Ilana Glazer is revealing there could have been more “Broad City.”
The series star, who co-created the acclaimed comedy alongside Abbi Jacobson, said during NPR’s “Wild Card with Rachel Martin” podcast that the hit Comedy Central show was supposed to air for seven seasons. “Broad City” first began as a web series in 2009 before landing a five-season run on Comedy Central starting in 2014. The show concluded in 2019.
“‘Broad City’ was like a big [deal]. We had signed our contract of seven seasons and then, we both came to it, Abbi and I. And Comedy Central was like, ‘Huh?'” Glazer, who uses they/she pronouns, said. “We were like ambivalent and unsure, but I think that’s something I would say is elegant about me knowing when things are at their end.”
Glazer continued, “And like being able to trust that I am generative beyond this moment, whether it’s a creative project or anything, you know, but I am secure that I will keep generating new layers and do without thinking. […] I was a drummer for many years. I miss it. And I just loved percussion for a time. For a time, I was like, ‘I’m going to be an orchestra percussionist.’ Can you imagine me like on a timpani? Like, dum da da dum ba dum. And it’s like, I think it’s like a rhythm thing. You know what I mean? It’s like a larger scale rhythm thing of like, ‘This is over,’ and accepting the loss too.”

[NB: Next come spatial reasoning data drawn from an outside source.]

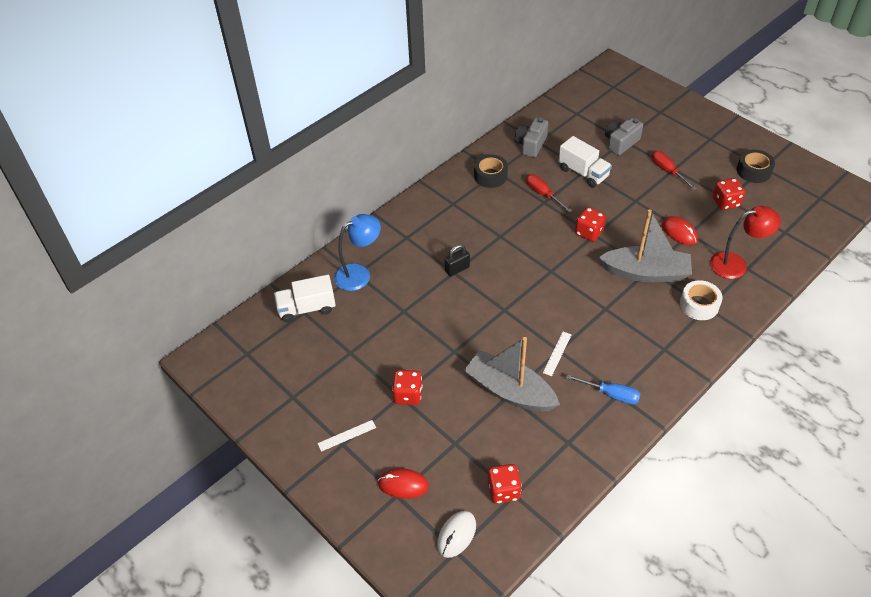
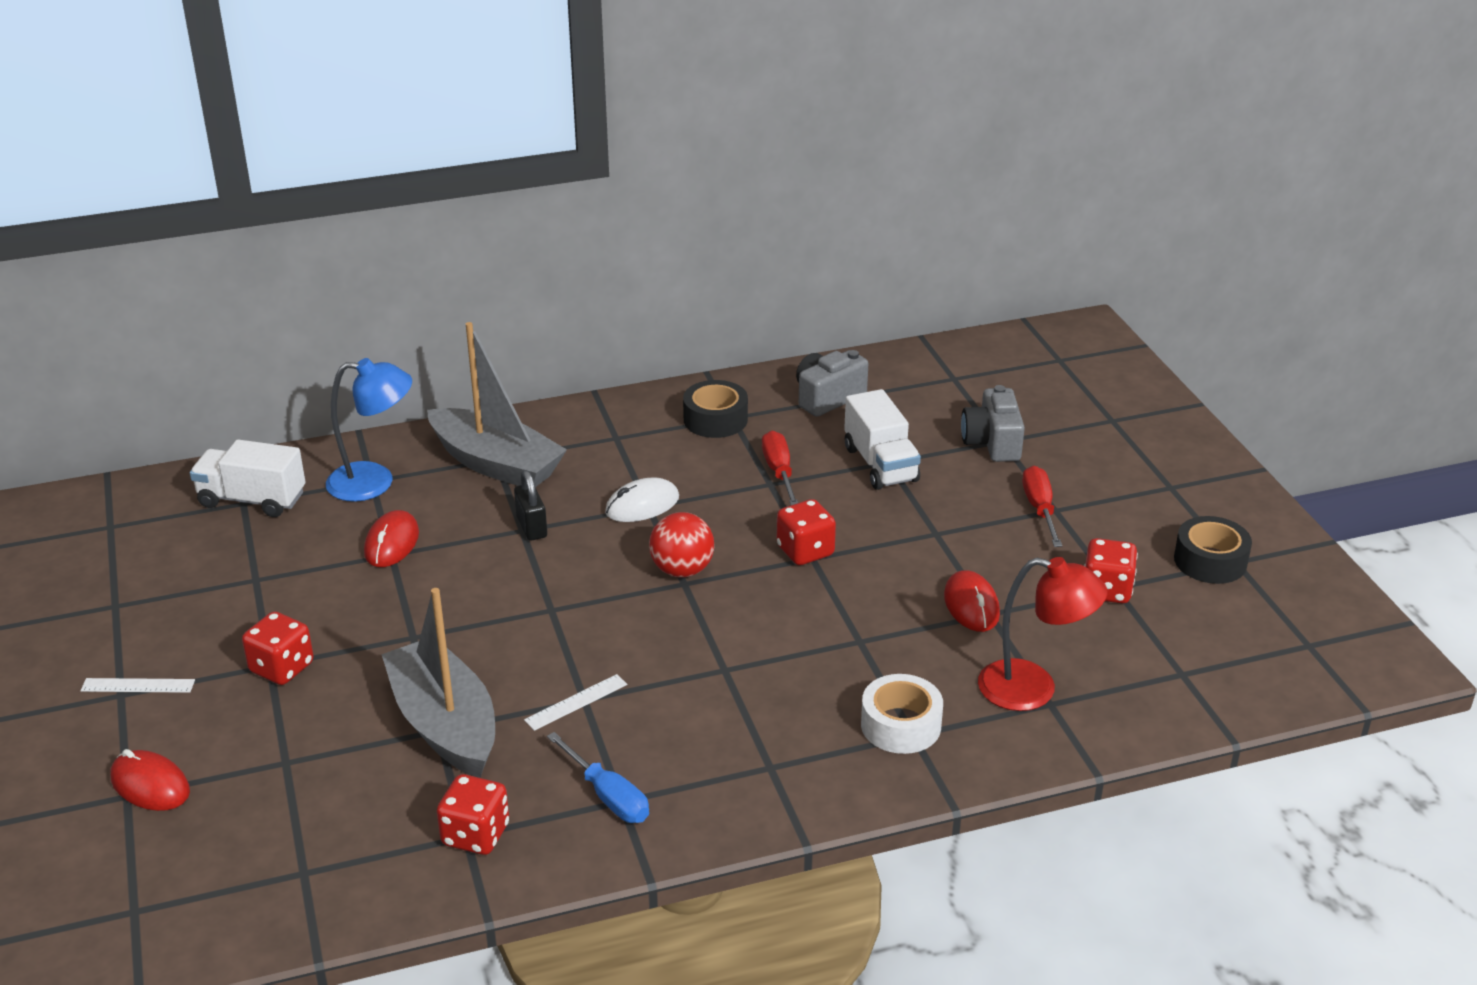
camera: 25 degrees right, 15 degrees down
(399, 305) = (392, 543): none -> red mouse
(456, 535) = (158, 888): white mouse -> white mouse (642, 505)
(457, 269) = (532, 527): black padlock -> black padlock turned 75 degrees clockwise
(503, 490) = (292, 859): red dice -> red dice (475, 835)
(544, 264) = (682, 570): none -> red ball
(621, 143) = (992, 442): grey camera -> grey camera turned 75 degrees counterclockwise
(646, 273) = (849, 643): grey boat -> grey boat (496, 464)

Glazer told IndieWire in 2019 that they were ready to move on from the show despite its continued success.
“I think we always knew that this show had to end to still feel like this flash-in-the-pan experience — this quick, specific, ‘everything’s moving so fast’ both in the city, but in their minds, between the two of them,” Glazer said. “I think part of us knew that this was going to end at this point and started getting other projects on our plates.”
They added, “It’s like my entire 20s was ‘Broad City.’ I didn’t have those experiences. I wrote them and then enacted them, but I didn’t experience them. I’m feeling that now. Really, looking back and being like, ‘Wow, the past 10 years I’ve been writing and curating and acting.’ Not solely, but I’ve been thinking about the gap between [my character] Ilana Wexler and Ilana Glazer more.”
And two extra seasons isn’t the only thing that was axed during the “Broad City” run: Glazer recently told The Daily Beast that they “unfortunate[ly]” had to scrap the original hour-long Season 3 finale in 2016. The episode was supposed to be filmed in Israel, with Zoë Kravitz potentially guest starring.
“It included the Red Sea curing my bacne. It had one of the few very famous Black Jews — like, perhaps Zoë Kravitz — representing Jesus in a mirage on the desert. It was really funny, but we just were like, ‘We have to rewrite this,'” Glazer said amid the “violence between Israelis and Palestinians” at the time.
“I don’t think either one of us had taken our journey into understanding the situation there to the degree that we do now, but it was just a bad vibe,” Glazer said. “It just got really scary at the last minute. Our director, Lucia Aniello, one of the creators of ‘Hacks,’ was literally walking to the door with her suitcase to go location-scout when she got the call that we were like, ‘We can’t do this, dude. This is freaking us out.’ […] And we were promised all of this army protection, you can film and there will be soldiers there with guns, and we were like, wait, what are we doing? We have to fully pull the plug. This is not appealing and that’s not what safety sounds like. And yeah, we pulled it.”